The property supply shortage may be easing but Zoopla has warned it will still take some time for stock to be restored.
Analysis by the portal found that the supply of homes newly listed for sale has started to rise and is currently running at 3% above the five-year average.
But the overall level of stock is still 40% below where it was five years ago.
The demand for homes also remains high at 58% above the five year average, according to the research.
It comes as Zoopla’s House Price Index for March found there are some areas across the country where listings have stepped up over the past month.
There was a 53% boost in new property listings in Kensington and Chelsea between 27 March and 24 April, Zoopla said.
New listings were up 45% in Erewash and 38% each in Pendle and Elmbridge.
Zoopla said: “The increase in listings in Kensington & Chelsea – across all property types, comes amid the return of international demand into the sales market in London, with some buyers seeing value in central London where prices have risen more modestly than the rest of the country.
“In the north west, a rise in supply of homes in Pendle will be attractive to buyers looking for a slice of rural life, as it borders two areas of outstanding natural beauty.
“Erewash in the East Midlands however is within easy commuting distance of Nottingham and Derby. The increase in listings will provide more choice for buyers, helping to further loosen up housing chains, and could lead to higher numbers of transactions.”
The analysis added: “While there are signs of a positive turn in the supply of homes for sale, it is unlikely that the total shortage of stock across the UK will unwind this year. This will continue to put a floor under pricing.”
Zoopla is predicting 1.2m transactions this year.
But buyers look likely to have to pay more stamp duty now due to rising house prices.
Zoopla’s research found that the recent house price boom has pushed 4.3m homes into higher stamp duty brackets.

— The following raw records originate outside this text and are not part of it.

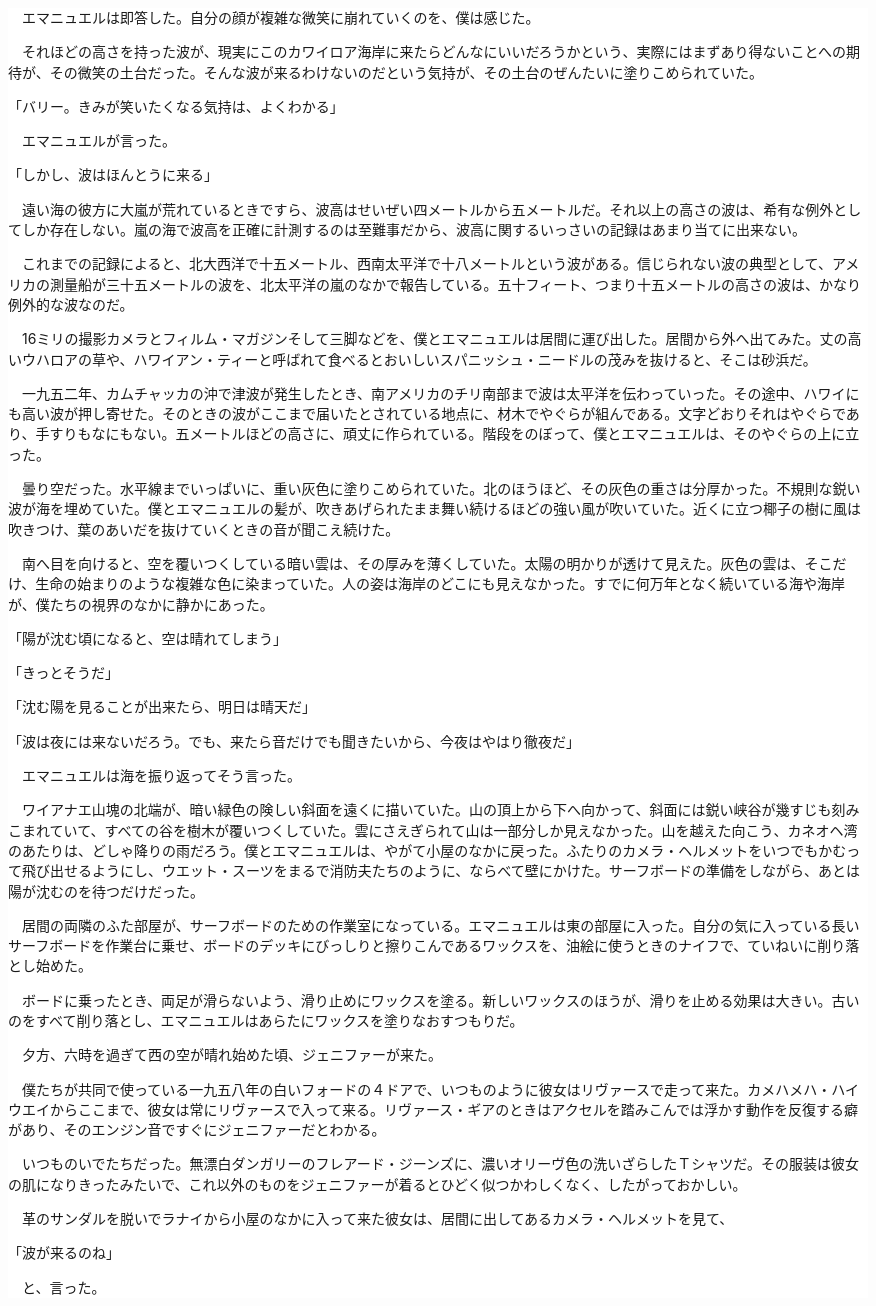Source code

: 　エマニュエルは即答した。自分の顔が複雑な微笑に崩れていくのを、僕は感じた。

　それほどの高さを持った波が、現実にこのカワイロア海岸に来たらどんなにいいだろうかという、実際にはまずあり得ないことへの期待が、その微笑の土台だった。そんな波が来るわけないのだという気持が、その土台のぜんたいに塗りこめられていた。

「バリー。きみが笑いたくなる気持は、よくわかる」

　エマニュエルが言った。

「しかし、波はほんとうに来る」

　遠い海の彼方に大嵐が荒れているときですら、波高はせいぜい四メートルから五メートルだ。それ以上の高さの波は、希有な例外としてしか存在しない。嵐の海で波高を正確に計測するのは至難事だから、波高に関するいっさいの記録はあまり当てに出来ない。

　これまでの記録によると、北大西洋で十五メートル、西南太平洋で十八メートルという波がある。信じられない波の典型として、アメリカの測量船が三十五メートルの波を、北太平洋の嵐のなかで報告している。五十フィート、つまり十五メートルの高さの波は、かなり例外的な波なのだ。

　16ミリの撮影カメラとフィルム・マガジンそして三脚などを、僕とエマニュエルは居間に運び出した。居間から外へ出てみた。丈の高いウハロアの草や、ハワイアン・ティーと呼ばれて食べるとおいしいスパニッシュ・ニードルの茂みを抜けると、そこは砂浜だ。

　一九五二年、カムチャッカの沖で津波が発生したとき、南アメリカのチリ南部まで波は太平洋を伝わっていった。その途中、ハワイにも高い波が押し寄せた。そのときの波がここまで届いたとされている地点に、材木でやぐらが組んである。文字どおりそれはやぐらであり、手すりもなにもない。五メートルほどの高さに、頑丈に作られている。階段をのぼって、僕とエマニュエルは、そのやぐらの上に立った。

　曇り空だった。水平線までいっぱいに、重い灰色に塗りこめられていた。北のほうほど、その灰色の重さは分厚かった。不規則な鋭い波が海を埋めていた。僕とエマニュエルの髪が、吹きあげられたまま舞い続けるほどの強い風が吹いていた。近くに立つ椰子の樹に風は吹きつけ、葉のあいだを抜けていくときの音が聞こえ続けた。

　南へ目を向けると、空を覆いつくしている暗い雲は、その厚みを薄くしていた。太陽の明かりが透けて見えた。灰色の雲は、そこだけ、生命の始まりのような複雑な色に染まっていた。人の姿は海岸のどこにも見えなかった。すでに何万年となく続いている海や海岸が、僕たちの視界のなかに静かにあった。

「陽が沈む頃になると、空は晴れてしまう」

「きっとそうだ」

「沈む陽を見ることが出来たら、明日は晴天だ」

「波は夜には来ないだろう。でも、来たら音だけでも聞きたいから、今夜はやはり徹夜だ」

　エマニュエルは海を振り返ってそう言った。

　ワイアナエ山塊の北端が、暗い緑色の険しい斜面を遠くに描いていた。山の頂上から下へ向かって、斜面には鋭い峡谷が幾すじも刻みこまれていて、すべての谷を樹木が覆いつくしていた。雲にさえぎられて山は一部分しか見えなかった。山を越えた向こう、カネオヘ湾のあたりは、どしゃ降りの雨だろう。僕とエマニュエルは、やがて小屋のなかに戻った。ふたりのカメラ・ヘルメットをいつでもかむって飛び出せるようにし、ウエット・スーツをまるで消防夫たちのように、ならべて壁にかけた。サーフボードの準備をしながら、あとは陽が沈むのを待つだけだった。

　居間の両隣のふた部屋が、サーフボードのための作業室になっている。エマニュエルは東の部屋に入った。自分の気に入っている長いサーフボードを作業台に乗せ、ボードのデッキにびっしりと擦りこんであるワックスを、油絵に使うときのナイフで、ていねいに削り落とし始めた。

　ボードに乗ったとき、両足が滑らないよう、滑り止めにワックスを塗る。新しいワックスのほうが、滑りを止める効果は大きい。古いのをすべて削り落とし、エマニュエルはあらたにワックスを塗りなおすつもりだ。



　夕方、六時を過ぎて西の空が晴れ始めた頃、ジェニファーが来た。

　僕たちが共同で使っている一九五八年の白いフォードの４ドアで、いつものように彼女はリヴァースで走って来た。カメハメハ・ハイウエイからここまで、彼女は常にリヴァースで入って来る。リヴァース・ギアのときはアクセルを踏みこんでは浮かす動作を反復する癖があり、そのエンジン音ですぐにジェニファーだとわかる。

　いつものいでたちだった。無漂白ダンガリーのフレアード・ジーンズに、濃いオリーヴ色の洗いざらしたＴシャツだ。その服装は彼女の肌になりきったみたいで、これ以外のものをジェニファーが着るとひどく似つかわしくなく、したがっておかしい。

　革のサンダルを脱いでラナイから小屋のなかに入って来た彼女は、居間に出してあるカメラ・ヘルメットを見て、

「波が来るのね」

　と、言った。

Analysis by Zoopla has found that since March 2020, average UK house prices have risen £29,000, or 13% - with an 8.3% rise in the past year alone.
Of the 4.3m homes which have now been pushed into a higher stamp duty bracket, more than a quarter (28%) or 1.2m have now moved above the initial £125,000 stamp duty threshold in England and Northern Ireland.
In Wales and Scotland, rising house prices also mean that a further 360,000 homes have been pushed across the initial threshold.
A total of 3.5 million homes in England and Northern Ireland have moved up into a higher stamp duty bracket, and 815,000 properties have moved across the thresholds in Scotland and Wales.
For first-time buyers, who benefit from a stamp duty relief on purchases up to £300,000 in England and Northern Ireland, some 1.9m more properties have moved beyond this threshold since the start of the pandemic and the first lockdown.
Overall, the report found house prices, based on sales, were up 8.3% annually in March to £249,700.
Gráinne Gilmore, head of research at Zoopla, said: “Buyer demand has been very strong ever since the end of the first lockdown in 2020, and the start of this year has been no exception.
“This demand, coupled with constrained levels of supply has put upward pressure on pricing - with the average property now worth an additional £29,000 compared to March 2020.
“This has pushed millions more homes into higher stamp duty brackets, meaning that if they come to market, there is an additional cost for buyers.
“While homeowners who make a move will see the benefit from increased property values when they sell, new entrants to the market will have to find additional finance to fund a move - meaning the reliance on the ‘Bank of Mum and Dad’ is likely to increase among first-time buyers.
“It also highlights the importance of first-time buyers having access to mortgage deals with smaller deposit requirements if they can meet the criteria for all other aspects of a mortgage loan.”